# What to produce:
Without including any pictures, copy every line below exactly.

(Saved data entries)
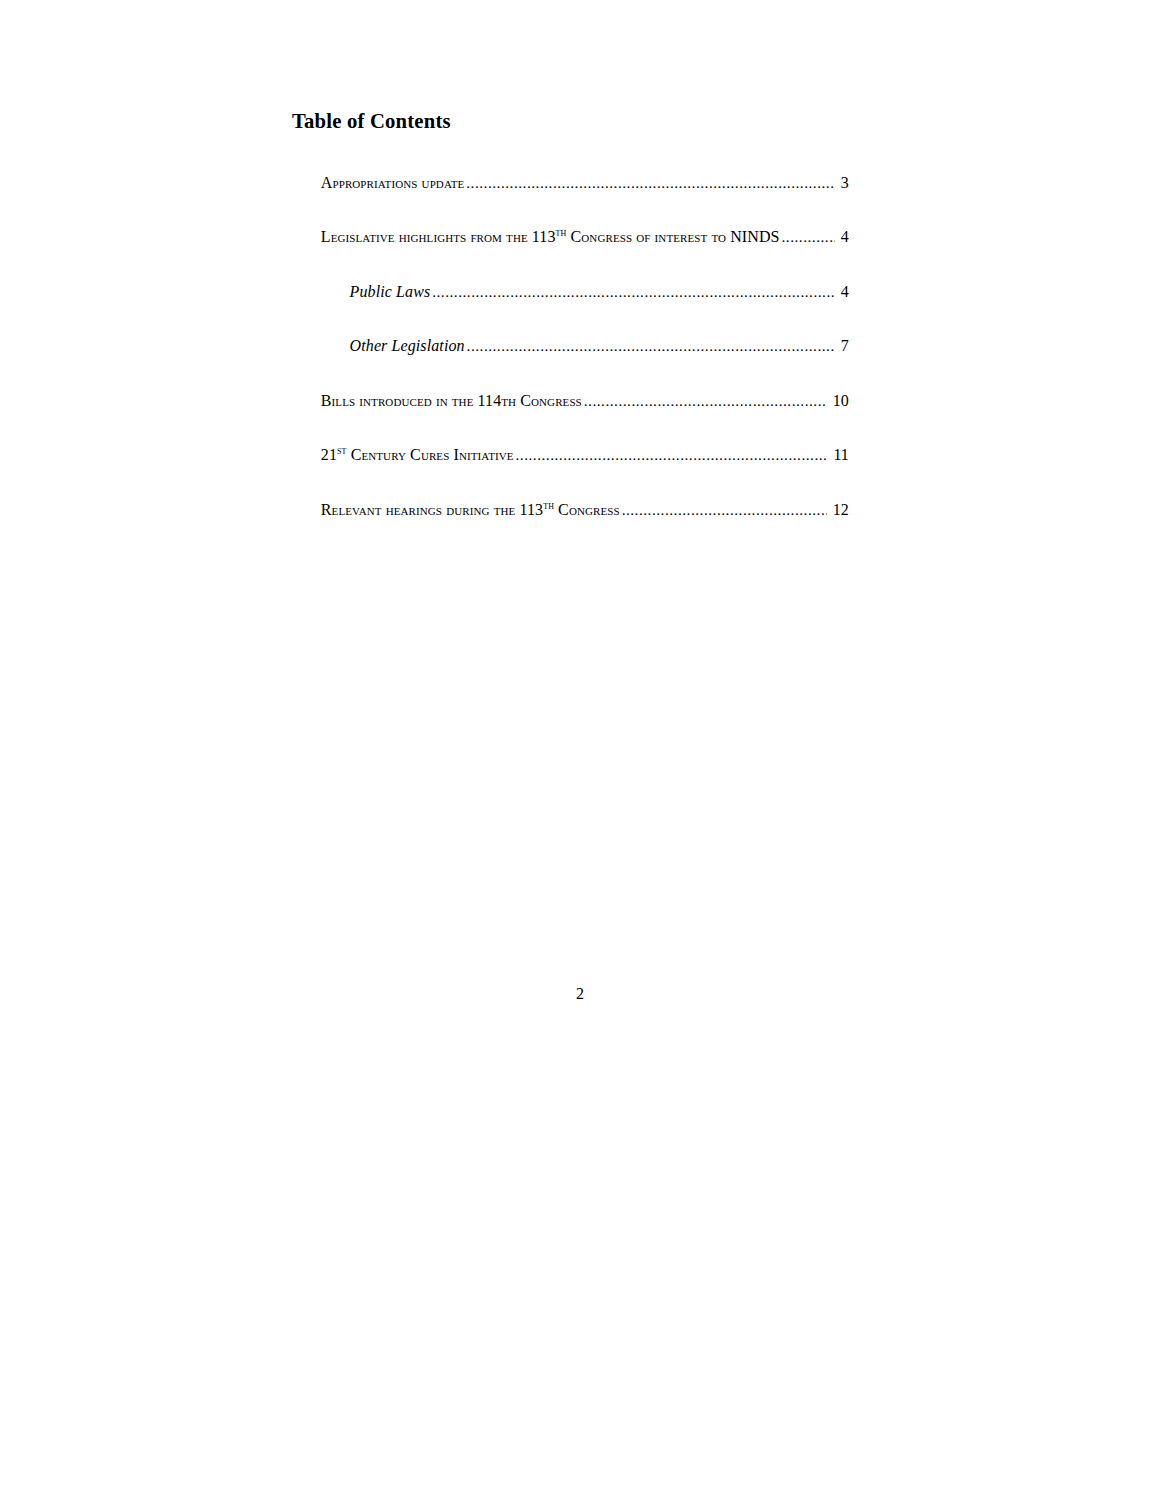Table of Contents
Appropriations update .................................................................................................................. 3
Legislative highlights from the 113th Congress of interest to NINDS ......................... 4
Public Laws ........................................................................................................................... 4
Other Legislation ................................................................................................................ 7
Bills introduced in the 114th Congress ........................................................................... 10
21st Century Cures Initiative ............................................................................................. 11
Relevant hearings during the 113th Congress .............................................................. 12
2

# Exercise output:
Table of Contents
Appropriations update .................................................................................................................. 3
Legislative highlights from the 113th Congress of interest to NINDS ......................... 4
Public Laws ........................................................................................................................... 4
Other Legislation ................................................................................................................ 7
Bills introduced in the 114th Congress ........................................................................... 10
21st Century Cures Initiative ............................................................................................. 11
Relevant hearings during the 113th Congress .............................................................. 12
2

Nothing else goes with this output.